§ Task objective
In the response, each entry below should appear again exactly as given.

[Dataset entries]
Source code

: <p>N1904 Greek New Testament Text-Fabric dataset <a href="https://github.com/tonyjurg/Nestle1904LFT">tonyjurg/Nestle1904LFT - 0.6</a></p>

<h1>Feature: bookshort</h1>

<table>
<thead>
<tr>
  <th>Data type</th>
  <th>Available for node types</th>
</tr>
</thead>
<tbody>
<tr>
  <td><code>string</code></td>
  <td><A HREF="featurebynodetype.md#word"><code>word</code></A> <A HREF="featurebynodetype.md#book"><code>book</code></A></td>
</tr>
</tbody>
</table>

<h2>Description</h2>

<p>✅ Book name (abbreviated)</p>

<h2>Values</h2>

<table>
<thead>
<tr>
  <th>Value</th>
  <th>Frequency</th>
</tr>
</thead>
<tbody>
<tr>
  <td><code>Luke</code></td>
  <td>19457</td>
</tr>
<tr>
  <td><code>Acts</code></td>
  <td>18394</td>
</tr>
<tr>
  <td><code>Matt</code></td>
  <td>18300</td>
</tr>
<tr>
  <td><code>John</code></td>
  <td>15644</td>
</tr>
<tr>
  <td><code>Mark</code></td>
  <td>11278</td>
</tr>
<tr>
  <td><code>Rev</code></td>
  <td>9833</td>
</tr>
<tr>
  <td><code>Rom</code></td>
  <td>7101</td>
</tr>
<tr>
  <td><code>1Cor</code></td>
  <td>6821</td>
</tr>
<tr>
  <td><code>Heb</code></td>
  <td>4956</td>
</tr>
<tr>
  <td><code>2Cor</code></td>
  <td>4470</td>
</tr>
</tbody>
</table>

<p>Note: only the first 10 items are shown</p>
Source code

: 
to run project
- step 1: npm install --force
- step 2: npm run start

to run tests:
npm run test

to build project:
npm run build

§ Answer area
Source code

: <p>N1904 Greek New Testament Text-Fabric dataset <a href="https://github.com/tonyjurg/Nestle1904LFT">tonyjurg/Nestle1904LFT - 0.6</a></p>

<h1>Feature: bookshort</h1>

<table>
<thead>
<tr>
  <th>Data type</th>
  <th>Available for node types</th>
</tr>
</thead>
<tbody>
<tr>
  <td><code>string</code></td>
  <td><A HREF="featurebynodetype.md#word"><code>word</code></A> <A HREF="featurebynodetype.md#book"><code>book</code></A></td>
</tr>
</tbody>
</table>

<h2>Description</h2>

<p>✅ Book name (abbreviated)</p>

<h2>Values</h2>

<table>
<thead>
<tr>
  <th>Value</th>
  <th>Frequency</th>
</tr>
</thead>
<tbody>
<tr>
  <td><code>Luke</code></td>
  <td>19457</td>
</tr>
<tr>
  <td><code>Acts</code></td>
  <td>18394</td>
</tr>
<tr>
  <td><code>Matt</code></td>
  <td>18300</td>
</tr>
<tr>
  <td><code>John</code></td>
  <td>15644</td>
</tr>
<tr>
  <td><code>Mark</code></td>
  <td>11278</td>
</tr>
<tr>
  <td><code>Rev</code></td>
  <td>9833</td>
</tr>
<tr>
  <td><code>Rom</code></td>
  <td>7101</td>
</tr>
<tr>
  <td><code>1Cor</code></td>
  <td>6821</td>
</tr>
<tr>
  <td><code>Heb</code></td>
  <td>4956</td>
</tr>
<tr>
  <td><code>2Cor</code></td>
  <td>4470</td>
</tr>
</tbody>
</table>

<p>Note: only the first 10 items are shown</p>
Source code

: 
to run project
- step 1: npm install --force
- step 2: npm run start

to run tests:
npm run test

to build project:
npm run build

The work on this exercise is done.